The New York Times

White Teenager Who Drove Over and Killed Black Man Is Sentenced to Life

Published: March 22, 2012

 

ATLANTA — Deryl Dedmon, a white teenager who drove a pickup truck over a black man in the parking lot of a Jackson, Miss., motel, pleaded guilty to murder on Wednesday and was sent to prison for life.

He is expected to answer federal charges in the case on Thursday.

"This craven act isn’t who we are,” said Judge Jeff Weill of Hinds County as he sentenced Mr. Dedmon, 19, to two concurrent life terms.

Under the state’s guidelines for capital murder, Mr. Dedmon could have faced the death penalty, but the victim’s family urged state and federal prosecutors to spare his life, saying they opposed it on religious grounds.

"I do not ask y’all to forget, but I do ask y’all to forgive," Mr. Dedmon said to the family of James C. Anderson, 47, who was killed last June, according to pool reporters in the courtroom.

"I wish I could take it all back," said Mr. Dedmon, who admitted to heading into Jackson at other times to harass and assault blacks.

"I was young and dumb, ignorant and full of hatred,” he said. “I chose to go down the wrong path."

The killing, which was caught by a surveillance camera and widely distributed, once again laid bare racial problems in Mississippi.

Marches were held and some Jackson residents and civil rights leaders complained that the local police and prosecutors did not act quickly enough to arrest the seven white teenagers from a neighboring county who drove to Jackson in two vehicles on a hot June night with the intention of finding an African-American to harass.

What will happen to those other teenagers is likely to be revealed on Thursday when the results of a Justice Department hate crime investigation are aired in court, according to two people with detailed knowledge of the case.

As he has promised for months, Robert S. Smith, the Hinds County district attorney, said other charges in the case would be coming.

Federal officials and a grand jury have investigated the role various teenagers played, including John A. Rice, 19, who investigators said punched Mr. Anderson.

He has been charged with simple assault, pleaded not guilty and is free on bond.

The teenagers, who had spent the night at a birthday party bonfire, originally told the police they had driven about 16 miles from the largely white suburb of Brandon to buy beer in Jackson.

In later interviews, according to prosecutors at the hearing Wednesday, some of the teenagers said they were in fact looking for a black person to harass who was either drunk or homeless and thus less likely to report the crime.

They found Mr.
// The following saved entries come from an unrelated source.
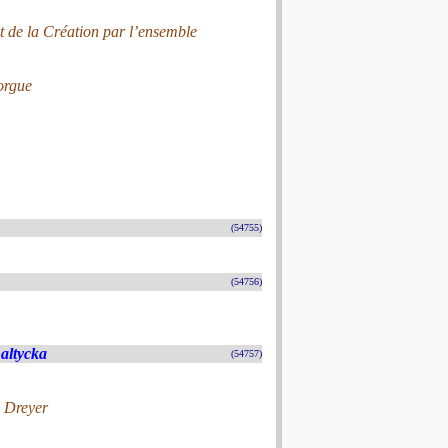
it de la Création par l’ensemble
’orgue
(54755)
(54756)
altycka
(54757)
l Dreyer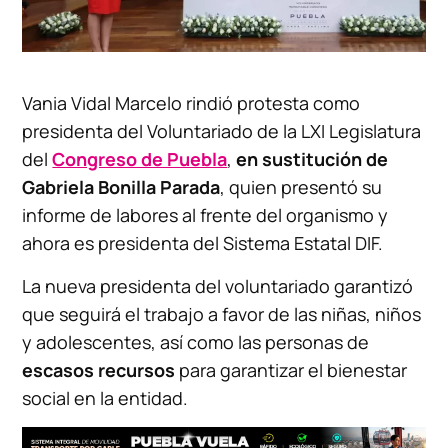
Vania Vidal Marcelo rindió protesta como
presidenta del Voluntariado de la LXI Legislatura
del
Congreso de Puebla
,
en sustitución de
Gabriela Bonilla Parada
, quien presentó su
informe de labores al frente del organismo y
ahora es presidenta del Sistema Estatal DIF.
La nueva presidenta del voluntariado garantizó
que seguirá el trabajo a favor de las niñas, niños
y adolescentes, así como las personas de
escasos recursos
para garantizar el bienestar
social en la entidad.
Anderson standing near his car in a parking lot of a motel off the freeway just before 5 a.m. Some of the teenagers punched Mr. Anderson. Then, as he stumbled along the side of the road, Mr. Dedmon accelerated his truck and ran over him.

The teenagers yelled “white power” during the assault, prosecutors said Thursday, and some of the teenagers told investigators that Mr. Dedmon used a racial slur when he was bragging about the matter in a cellphone conversation minutes later.
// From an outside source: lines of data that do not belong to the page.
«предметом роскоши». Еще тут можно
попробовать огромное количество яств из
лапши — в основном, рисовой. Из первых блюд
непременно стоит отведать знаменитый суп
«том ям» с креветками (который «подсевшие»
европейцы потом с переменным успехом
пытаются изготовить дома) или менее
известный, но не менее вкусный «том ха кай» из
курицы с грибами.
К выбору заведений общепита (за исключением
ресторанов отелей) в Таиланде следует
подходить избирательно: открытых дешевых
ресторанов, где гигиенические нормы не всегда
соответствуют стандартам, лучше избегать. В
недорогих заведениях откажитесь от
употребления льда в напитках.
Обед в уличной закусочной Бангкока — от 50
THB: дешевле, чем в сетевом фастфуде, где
Mr. Anderson’s family and his life partner, James Bradfield, described him as a generous family man who was helping to raise a young relative of Mr. Bradfield’s, sang in the First Hyde Park Missionary Baptist Church choir and worked at a nearby Nissan plant.
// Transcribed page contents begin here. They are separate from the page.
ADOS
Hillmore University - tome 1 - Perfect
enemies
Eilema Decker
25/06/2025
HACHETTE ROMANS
They said they had not been able to piece together why he was at the motel that morning.

The family has filed a wrongful death suit in the case against all seven teenagers who the police say were involved, including two girls.

Morris Dees, a founder of the Southern Poverty Law Center, is working with the family and their lawyer, Winston J. Thompson III. He said the family would continue to push for a civil trial so that more about the case could be revealed.

“You continue to see this around the country, the systematic targeting of black people. That’s what happened here and that’s what happened in Florida,” he said, referring to the case in Sanford, Fla., in which an unarmed black teenager was shot and killed almost four weeks ago by a white Hispanic crime watch volunteer. No charges have been filed in that case.